With Northwestern University‘s plans to renovate Ryan Field, the historic football stadium located on Central Street, business owners in the area are expressing mixed opinions on the potential effects of the project. While some welcome the renovation as overdue, others are concerned about the impact on their businesses during the construction period and potential changes to game day traditions.
Last September, Northwestern University announced an ambitious $800 million renovation plan for Ryan Field, a nearly 100-year-old stadium that has served as the home of the university’s football team for decades. The renovation plan includes modernizing the stadium and also proposes hosting concerts and selling alcohol at the venue, which has sparked discussions and debates among the community.

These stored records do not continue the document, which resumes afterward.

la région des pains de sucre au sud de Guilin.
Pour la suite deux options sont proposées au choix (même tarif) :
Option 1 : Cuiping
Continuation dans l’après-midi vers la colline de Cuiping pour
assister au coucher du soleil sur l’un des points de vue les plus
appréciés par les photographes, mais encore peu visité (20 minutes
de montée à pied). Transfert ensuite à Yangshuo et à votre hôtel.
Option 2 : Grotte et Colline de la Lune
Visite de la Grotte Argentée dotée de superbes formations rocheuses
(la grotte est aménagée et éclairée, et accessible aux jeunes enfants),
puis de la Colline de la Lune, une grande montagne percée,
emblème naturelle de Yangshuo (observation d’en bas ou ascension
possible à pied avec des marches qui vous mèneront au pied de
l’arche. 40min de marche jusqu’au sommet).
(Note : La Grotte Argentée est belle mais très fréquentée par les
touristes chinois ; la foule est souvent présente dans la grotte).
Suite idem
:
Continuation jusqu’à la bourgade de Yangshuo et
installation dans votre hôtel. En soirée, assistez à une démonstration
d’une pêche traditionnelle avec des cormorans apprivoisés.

One of the main concerns among business owners on Central Street is the potential impact on their businesses during the construction period. Although Dave Gaborek, vice president of Let’s Tailgate, the official merchandiser of NU Athletics, acknowledges that the construction may have short-term effects on his business, he believes that the “antiquated” stadium is in dire need of a renovation.
Expressing skepticism, Kandi Corbbins, owner of iKandi Hair Studio on Central Street, raises concerns about the University’s commitment to promoting Black businesses through the project, stating, “I’m not convinced with how they are portraying their support for the Black and brown community.” Corbbins said. “I don’t know how one has to do with the other.” She also worries about the potential increased traffic congestion that additional events at the new stadium may bring, which could hinder her business operations.
Donna Parise Byrne, owner of Pilates Central Wellness, located down the street from the stadium, shares similar concerns about the proposal for more events at the new Ryan Field. Parise Byrne acknowledges that she knew there would be approximately seven football game days a year when she first opened her business, but the increased street traffic during events may present new challenges. “Pouring 35,000 people into this neighborhood on a regular basis is very concerning to me,” Parise Byrne said. “I won’t be able to see people on stadium event days because people are not going to be able to get here.”
However, some businesses near the stadium are more optimistic about the potential benefits of the renovation. Samuel Licea, manager of Mustard’s Last Stand, a Central Street restaurant, believes that the rebuilding process will provide a boost in sales for his business. Licea previously told The Daily that he hopes his restaurant will benefit from construction workers eating at the establishment. Brian O’Malley, owner of bottle shop Beer on Central, also shares a similar sentiment.
While football games do help his business, O’Malley acknowledges that they are not “big linchpins” in revenue. He also thinks it would be “cool” for the new stadium to incorporate local vendors once it is built, but he understands that this proposal may not impact his store significantly. “I think that for our particular businesses, (the rebuild) would be good,” O’Malley said. “But I also don’t want to make light of how it would affect other businesses.”
The University has also announced a commitment to spending 35% of the project budget on local, minority-owned, and women-owned businesses. Businesses can fill out a vendor inquiry form on the “Rebuild Ryan Field” website to offer their services during the project. However, some business owners, like Corbbins, are skeptical of how this commitment will be executed and its potential impact on minority-owned businesses in the community.